Rights groups urge U.N. to investigate U.S. ‘police violence’

FILE PHOTO: Overview of the session of the Human Rights Council during the speech of U.N. High Commissioner for Human Rights Michelle Bachelet at the United Nations in Geneva, Switzerland, February 27, 2020. Picture taken with a fisheye lens. REUTERS/Denis Balibouse/File Photo

By Stephanie Nebehay

GENEVA (Reuters) – Relatives of victims and activist groups called on Monday for the top United Nations human rights body to launch an investigation into “police violence and repression of protests” in the United States.

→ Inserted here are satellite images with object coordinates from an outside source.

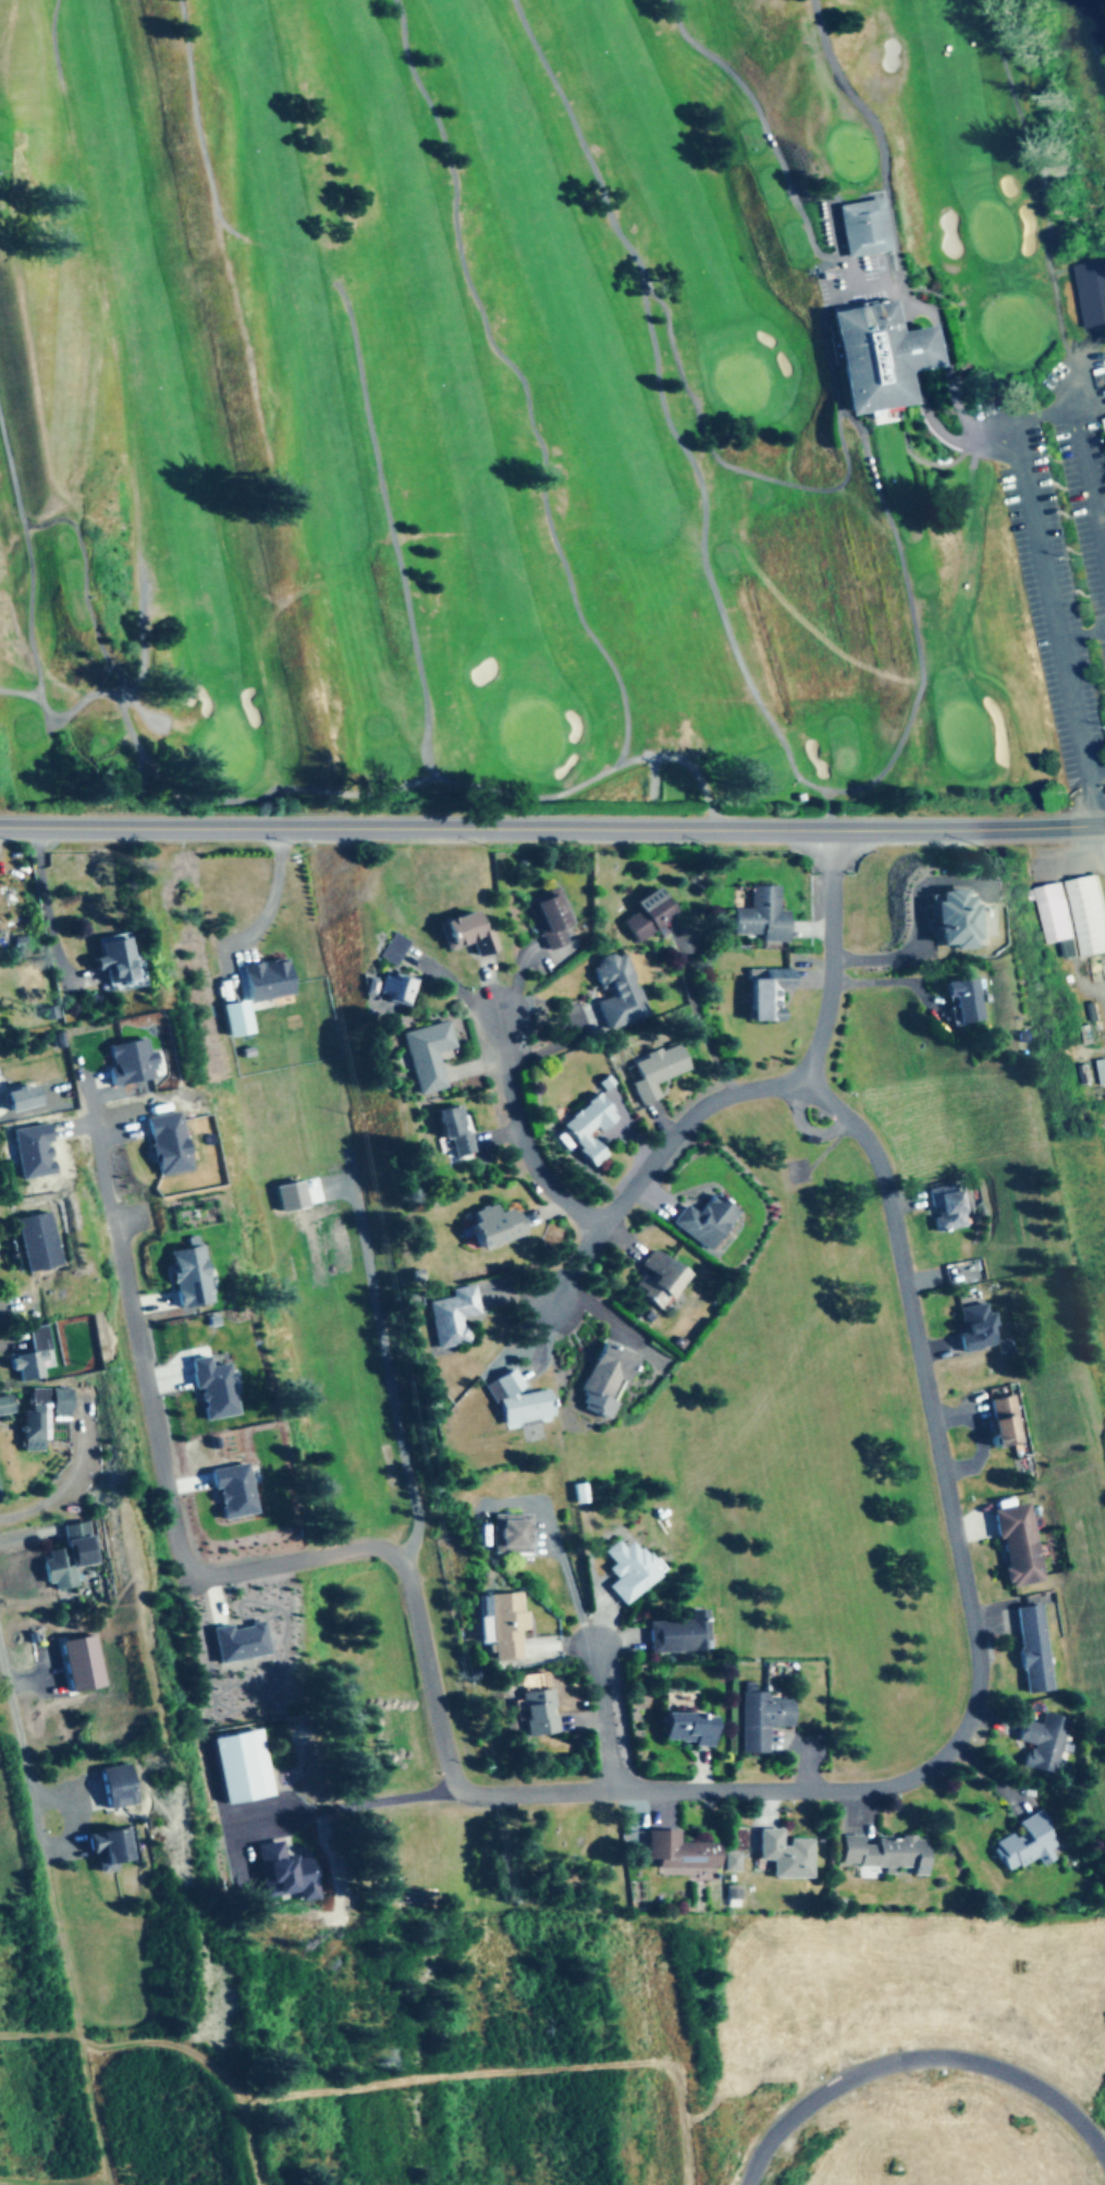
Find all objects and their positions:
building: (859, 229)
building: (1084, 303)
building: (870, 358)
park: (520, 400)
road: (1052, 407)
road: (1089, 475)
road: (1058, 621)
road: (1097, 768)
road: (552, 827)
building: (1072, 916)
building: (645, 917)
building: (762, 917)
building: (950, 919)
building: (547, 921)
building: (462, 933)
building: (388, 948)
building: (110, 960)
road: (835, 960)
building: (389, 990)
building: (615, 991)
building: (766, 992)
building: (960, 1001)
building: (423, 1055)
building: (655, 1070)
building: (1102, 1071)
building: (586, 1126)
building: (450, 1131)
road: (520, 1136)
road: (655, 1160)
building: (948, 1208)
building: (703, 1220)
building: (488, 1224)
building: (38, 1240)
building: (656, 1279)
building: (448, 1317)
building: (977, 1327)
building: (33, 1354)
building: (600, 1378)
building: (515, 1401)
building: (4, 1404)
building: (43, 1415)
building: (1002, 1424)
building: (506, 1534)
building: (1018, 1545)
building: (67, 1560)
building: (624, 1569)
building: (499, 1624)
building: (675, 1633)
building: (1034, 1649)
building: (534, 1711)
road: (604, 1718)
building: (760, 1719)
building: (683, 1730)
building: (1045, 1742)
road: (21, 1755)
building: (116, 1785)
road: (655, 1790)
building: (1028, 1843)
building: (110, 1847)
building: (675, 1851)
building: (883, 1852)
building: (785, 1854)
building: (733, 1860)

The joint letter calling for a special session of the U.N. Human Rights Council was sent to its 47 member states. The American Civil Liberties Union (ACLU), the International Federation of Human Rights (FIDH), and ee  (OMCT) were among some 600 groups that signed.

The Geneva forum, which is due to meet from June 15, can hold a special session if requested by one-third of its members. The United States quit the forum two years ago alleging an anti-Israel bias.

The letter was endorsed by the brother and son of George Floyd, the unarmed African American who died in handcuffs on May 25 after a Minneapolis police officer knelt on his neck for nearly nine minutes. The police officer, who appeared in court on Monday, has been charged with second-degree and third-degree murder as well as second-degree manslaughter.

The death of Floyd, 46, was “only one of a recent string of unlawful killings of unarmed black people by police and armed white vigilantes,” the letter said.

“We are deeply concerned about the escalation in violent police responses to largely peaceful protests in the United States, which included the use of rubber bullets, tear gas, pepper spray and in some cases live ammunition, in violation of international standards on the use of force and management of assemblies,” it said.

The groups voiced concern that “rather than using his position to serve as a force for calm and unity, President Trump has chosen to weaponize the tensions through his rhetoric”. They also denounced the deployment of more than 60,000 National Guard members in two dozen states.

Recent police killings of unarmed black people, as well as police use of excessive force, violate U.S. obligations under major international human rights treaties, they said, calling for the right to peaceful assembly and protest to be protected.

The rights council should launch an independent inquiry into “racist policing in cities across the country that continues with seeming impunity” since the killing of Michael Brown, an unarmed black teenager in Ferguson, Missouri in Aug 2014, and allegations of excessive use of force against peaceful protesters and journalists since Floyd’s murder, they said.